Another recent staff training session was dedicated to “Creating a more accessible department and world: a discussion with Harvard University, Walt Disney World, and Microsoft.”
Who’s the best to preach about accessibility? A university where 34 student groups blamed Israel for the massacre of its own people, an entertainment giant so “woke” it is destroying its share value, or a tech behemoth the government is suing under antitrust laws?
Then there are some staff at State who mistake their own beliefs for official U.S. policy. Sen. Ted Cruz, Texas Republican, recently claimed that “this Department of State is filled with passionate opponents of Israel.”
Proving his point, right after the Oct. 7 Hamas attacks, State’s Office of Palestinian Affairs urged “all sides to refrain from violence and retaliatory attacks.” Secretary Antony Blinken’s X account “encouraged [Turkey’s] advocacy for a cease-fire.” Yes, honest broker Turkey, whose President Recep Tayyip Erdogan said that “Hamas is not a terrorist organization, it is a liberation group.”
The mid-level staffers who wrote those social media posts were treating Hamas as a schoolyard miscreant who punches a kid in the nose when no one’s looking and then hides behind the teacher. They wanted the U.S. to be the teacher and stop Israel from destroying the terrorist group that murdered not only 1,400 Israelis, many of them geriatrics, women and children, but at least 33 Americans. The staffers got way out over their skis with positions contrary to those of their bosses and had to delete the posts.
Politico reported that unnamed State Department employees “have considered quitting over policy misalignment.” The Daily Caller wrote “State Dept Staffers Ready To ‘Mutiny’ Over Biden’s Support For Israel,” and HuffPost topped that with “There’s basically a mutiny brewing within State at all levels.”
In response, “the administration has held listening sessions and offered emotional support.” It appears some at the State Department don’t grasp that policy is not subject to a veto by rank-and-file staff, even when they “really care deeply about this,” as Mr. Paul does.

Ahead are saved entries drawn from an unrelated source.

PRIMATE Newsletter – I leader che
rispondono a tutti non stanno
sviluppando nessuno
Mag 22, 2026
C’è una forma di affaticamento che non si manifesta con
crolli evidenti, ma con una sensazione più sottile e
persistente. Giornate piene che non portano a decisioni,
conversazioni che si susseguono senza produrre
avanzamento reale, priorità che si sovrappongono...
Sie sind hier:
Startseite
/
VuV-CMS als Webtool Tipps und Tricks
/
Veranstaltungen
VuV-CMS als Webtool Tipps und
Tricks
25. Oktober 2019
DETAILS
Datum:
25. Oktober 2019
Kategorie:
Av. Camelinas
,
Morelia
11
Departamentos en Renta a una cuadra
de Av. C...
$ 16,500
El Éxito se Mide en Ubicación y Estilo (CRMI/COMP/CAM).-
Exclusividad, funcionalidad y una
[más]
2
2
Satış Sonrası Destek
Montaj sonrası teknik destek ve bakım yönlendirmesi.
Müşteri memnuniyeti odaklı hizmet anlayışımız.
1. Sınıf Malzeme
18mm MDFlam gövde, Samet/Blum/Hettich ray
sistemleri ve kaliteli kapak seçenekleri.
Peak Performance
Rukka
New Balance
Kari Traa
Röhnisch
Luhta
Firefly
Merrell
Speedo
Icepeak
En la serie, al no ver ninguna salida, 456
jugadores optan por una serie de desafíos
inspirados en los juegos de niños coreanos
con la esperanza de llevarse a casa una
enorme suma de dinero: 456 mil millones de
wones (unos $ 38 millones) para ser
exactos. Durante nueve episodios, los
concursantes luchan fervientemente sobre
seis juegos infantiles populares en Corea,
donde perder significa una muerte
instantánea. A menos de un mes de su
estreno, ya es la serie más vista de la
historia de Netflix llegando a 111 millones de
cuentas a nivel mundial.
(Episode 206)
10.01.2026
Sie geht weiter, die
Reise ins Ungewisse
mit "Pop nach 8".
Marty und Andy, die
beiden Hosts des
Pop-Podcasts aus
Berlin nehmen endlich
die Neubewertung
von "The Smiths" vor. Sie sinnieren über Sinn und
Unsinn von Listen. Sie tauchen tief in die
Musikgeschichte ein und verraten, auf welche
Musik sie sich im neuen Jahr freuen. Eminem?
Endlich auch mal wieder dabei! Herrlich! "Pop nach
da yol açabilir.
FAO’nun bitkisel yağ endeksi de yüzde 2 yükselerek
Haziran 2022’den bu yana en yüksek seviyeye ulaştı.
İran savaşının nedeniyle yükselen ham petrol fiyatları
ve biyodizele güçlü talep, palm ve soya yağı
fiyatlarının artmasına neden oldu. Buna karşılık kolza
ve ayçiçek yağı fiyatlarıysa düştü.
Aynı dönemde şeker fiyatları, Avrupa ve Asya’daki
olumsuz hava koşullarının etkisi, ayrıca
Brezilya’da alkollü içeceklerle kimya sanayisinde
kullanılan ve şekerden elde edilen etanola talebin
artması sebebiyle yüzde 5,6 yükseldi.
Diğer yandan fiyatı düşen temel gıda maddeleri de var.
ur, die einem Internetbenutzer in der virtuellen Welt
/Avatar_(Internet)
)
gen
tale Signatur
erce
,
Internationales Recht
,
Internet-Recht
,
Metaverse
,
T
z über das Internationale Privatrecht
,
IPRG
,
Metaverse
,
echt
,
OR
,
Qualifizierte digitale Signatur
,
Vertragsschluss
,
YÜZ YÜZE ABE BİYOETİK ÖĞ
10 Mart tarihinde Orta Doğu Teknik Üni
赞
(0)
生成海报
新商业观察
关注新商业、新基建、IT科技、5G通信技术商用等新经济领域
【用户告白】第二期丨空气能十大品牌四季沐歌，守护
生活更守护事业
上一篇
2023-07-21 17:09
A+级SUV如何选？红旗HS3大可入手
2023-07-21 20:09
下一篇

Though the scale of the dissent at State over support for Israel is exaggerated by the media, there is no doubt it exists. That’s not a bad thing. It is the job of public servants to provide their political bosses with their best analysis and opinion. Josh Paul resigned because he thinks selling weapons to Israel is wrong.
Others at State are likely skeptical about giving millions in aid to Palestinians in Gaza, a good chunk of which will be siphoned off by its Hamas rulers. We already know that they have used water pipes to make rockets, and that they have stolen diesel fuel to use in their underground “Gaza metro” military tunnel network.
Hashing out differences of opinion within agencies is healthy, as policymakers need a variety of perspectives to inform their decisions. But disagreement must end once a decision has been made at the top. At that point, public servants are required to keep their thoughts to themselves and get on with the job.
With alternating governments in power, it is inevitable that a federal worker is going to have to implement policies he doesn’t like. Today, that’s especially true for political or social conservatives.
In one way, Mr. Paul’s decision is admirable even if his position and effort to publicize it are not. He decided that he could not in good conscience support the policies of the administration. Instead of working against them internally, he did the right thing and resigned.
Anyone deliberately blocking or slow-walking implementation of policy decisions or wanting to gripe about it in public should seek a transfer of assignments or resign, as Mr. Paul did.
Otherwise, they should be disciplined or removed for misconduct. President Biden, and every president, requires a loyal executive branch.